TEXTO FUENTE
*****
Luego he sabido que fue muy amigo de Miguel Hernández, cuyos tonos a veces grandilocuentes, sobre todo en los sonetos (y Morales fue, como tantos poetas de posguerra, un consumado sonetista), asumió. Sólo que Morales vivió lo suficiente para completar un amplio ciclo poético, lo que le permitió poner en práctica una fórmula fructífera en la combinación de las nobles formas métricas, de antigua raigambre, y los asuntos humildes y cotidianos. Esta parte de su obra es, a mi juicio, la que mejor ha resistido el paso despiadado de los años. Y sonetos como el dedicado al cubo de la basura o a su chaqueta triste que seguirá en el colgador, vacía de su dueño cuando este haya muerto, merecen perdurar en la memoria colectiva, al menos mientras persista entre los ciudadanos el gusto por la actividad cultural.
*****
MATERIAL EXTRAÍDO

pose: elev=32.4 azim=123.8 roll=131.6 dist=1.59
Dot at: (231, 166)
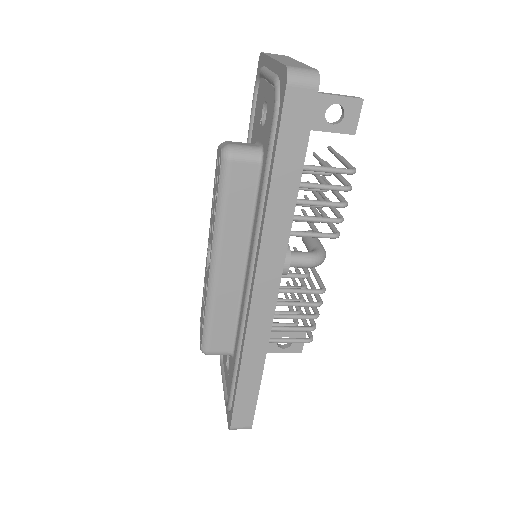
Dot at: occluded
*****
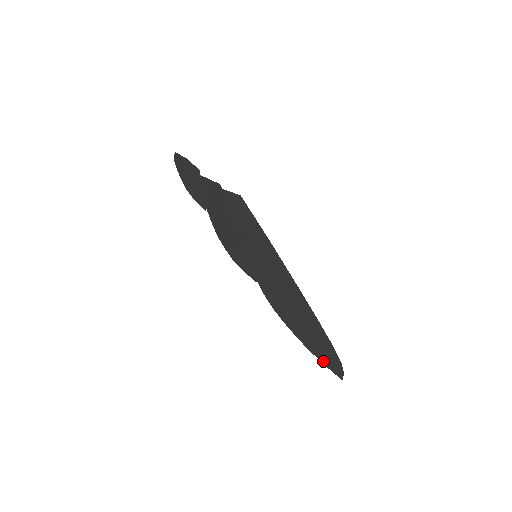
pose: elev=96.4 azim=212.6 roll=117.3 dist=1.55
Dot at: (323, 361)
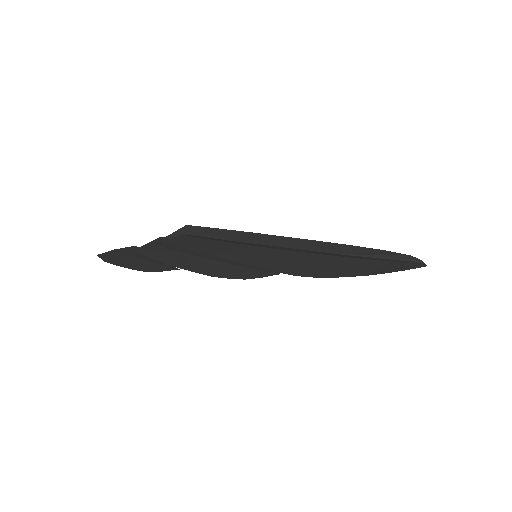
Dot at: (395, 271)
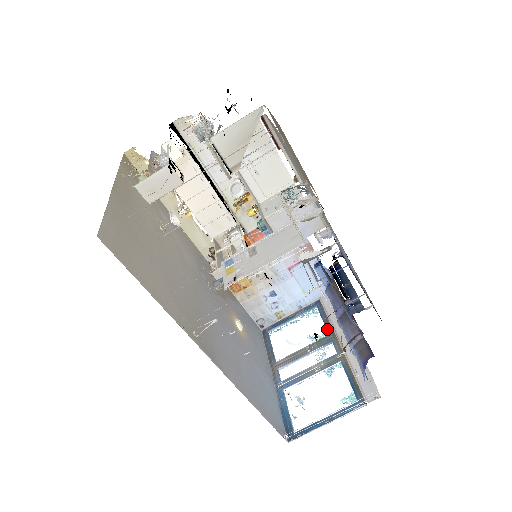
*****
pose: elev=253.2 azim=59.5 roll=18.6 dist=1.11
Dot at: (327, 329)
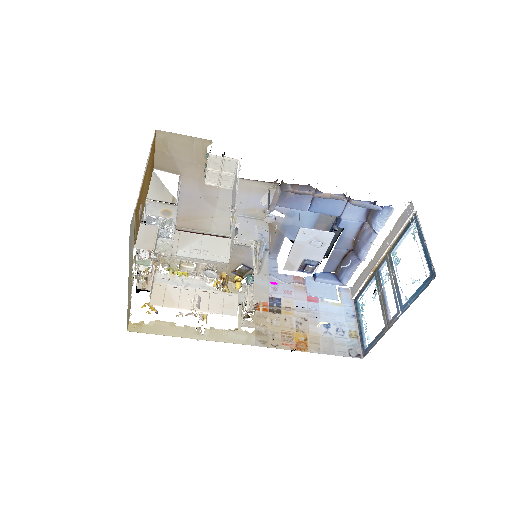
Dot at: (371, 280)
*****
EJERCICIOS
(A) Según el texto sobre la poesía de Morales, ¿de qué poeta fue muy amigo Morales?
(B) Continúa el texto sobre la poesía de Morales a partir de su última oración.
Las filas no son necesarias.

RESPUESTAS ESPERADAS
(A) De Miguel Hernández.

(B)
Me dijo aquel día una cosa con la que íntimamente disentí. Por razones que no especificó, Morales llevaba una larga temporada sin escribir versos. Añadió que tal cosa no le importaba por cuanto él "se sabía poeta". Pensé entonces (diecinueve años) que uno es lo que es cuando ejerce de lo que es; por tanto, que uno es poeta cuando está inclinado sobre el poema o, en todo caso, cuando se afana en los preparativos del poema, traduce o estudia poesía o, en fin, anda entretenido en el trajín poético.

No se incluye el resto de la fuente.